Wednesday, August 26, 2009

Warrior's Dilemma, 10

Continued from "Warrior's Dilemma, 10"

I think today's post is a good place to end this series on just wars.

When thou comest nigh unto a city to fight against it, then proclaim peace unto it. . . . And if it will make no peace with thee, but will make war against thee, then thou shalt besiege it: And when the LORD thy God hath delivered it into thine hands, thou shalt smite every male thereof with the edge of the sword: But the women, and the little ones, and the cattle, and all that is in the city, even all the spoil thereof, shalt thou take unto thyself; and thou shalt eat the spoil of thine enemies, which the LORD thy God hath given thee. . (Deu 20:10-14)

Rushdoony notes:

[W]arfare is not child's play. It is a grim and ugly if necessary matter. (Institutes of Biblical Law, p.279)

He adds:

[I]f warfare is to punish and/or to destroy evil, the work of restoration requires that this be done, that an evil order be overthrown, and in some cases, some or many people be executed. (Ibid.)

It is a grim thought, indeed, that the consummation of a just war should involve the execution of every adult male in the defeated nation -- soldiers and potential soldiers. But if a just war is an expression of justice, the guilty must be punished, and that includes all participants and supporters of the unjust side of the war.

Does this give you pause? I hope so. Otto Scott used to say, "Our God is no buttercup."

There is only one out for the people of the defeated nation: declare their loyalty to God's justice beforehand. See the case of Rahab's family (Joshua 2:1-24; 6:22-23).
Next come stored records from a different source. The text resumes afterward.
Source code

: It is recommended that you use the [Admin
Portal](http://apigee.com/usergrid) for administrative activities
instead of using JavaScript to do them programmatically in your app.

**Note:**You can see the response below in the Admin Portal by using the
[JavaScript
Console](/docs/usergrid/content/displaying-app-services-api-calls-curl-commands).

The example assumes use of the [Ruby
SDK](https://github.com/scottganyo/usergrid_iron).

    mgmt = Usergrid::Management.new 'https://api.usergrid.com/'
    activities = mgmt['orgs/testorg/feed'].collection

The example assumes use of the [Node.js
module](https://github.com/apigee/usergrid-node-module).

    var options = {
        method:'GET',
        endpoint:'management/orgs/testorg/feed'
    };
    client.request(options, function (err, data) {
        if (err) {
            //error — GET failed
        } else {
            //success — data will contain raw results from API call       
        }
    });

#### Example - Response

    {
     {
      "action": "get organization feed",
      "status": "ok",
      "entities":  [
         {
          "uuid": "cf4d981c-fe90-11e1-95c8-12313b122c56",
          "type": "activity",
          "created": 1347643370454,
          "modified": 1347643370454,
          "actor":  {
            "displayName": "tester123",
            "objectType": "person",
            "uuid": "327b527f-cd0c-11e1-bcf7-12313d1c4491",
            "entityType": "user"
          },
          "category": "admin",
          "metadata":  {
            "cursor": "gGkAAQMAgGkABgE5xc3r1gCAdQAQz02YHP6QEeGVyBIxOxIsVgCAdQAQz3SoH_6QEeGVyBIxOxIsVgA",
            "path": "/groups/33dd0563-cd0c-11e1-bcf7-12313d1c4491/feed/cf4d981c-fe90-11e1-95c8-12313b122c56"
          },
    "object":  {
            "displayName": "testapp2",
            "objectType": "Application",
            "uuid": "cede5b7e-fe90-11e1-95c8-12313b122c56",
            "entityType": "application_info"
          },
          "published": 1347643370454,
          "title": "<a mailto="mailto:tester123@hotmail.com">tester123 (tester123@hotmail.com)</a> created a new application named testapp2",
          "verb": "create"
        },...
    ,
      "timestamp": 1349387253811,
This one rule of just war by itself should make us think long and hard before we advocate sending troops to foreign soil. The prospect of wiping out a nation of men should keep us from entering into war for any but the gravest reasons -- certainly not for what another nation could, may or might do or have done.

Then there's the consideration that if we fight or even support an unjust war, we place ourselves under the condemnation of this precept of God's Law.

3 comments:

Dr. Paleo Ph.D. said...

GOOD post.

Does this give you pause? I hope so.

Yes.

Otto Scott used to say, "Our God is no buttercup."

Lol!!

Spencer

Gravelbelly said...

Spencer, thanks for your comment(s). Readership has been way down, lately & I was beginning to wonder if I'd alienated just about everybody.
:-}

Bruce said...

I have a hard time comprehending how, under a Christian Just War theory, extermination of male-population segment fits with the doctrine that we use the minimum amount of violence to restore the peace.

Just how many criteria (and what would they be!) would we have to cover to establish that all the males (and why not women?)--combatants or not--were technically among the enemy, guilty and under an absolute ban?

This "collective nation-state burden" is for the birds. Give me the older model of the kings and their professional armies duking it out.

Who is going to pass judgment? Someone (!) has written that demanding a country's "unconditional surrender... or else," is usurping a divine prerogative. In other words, its blasphemy.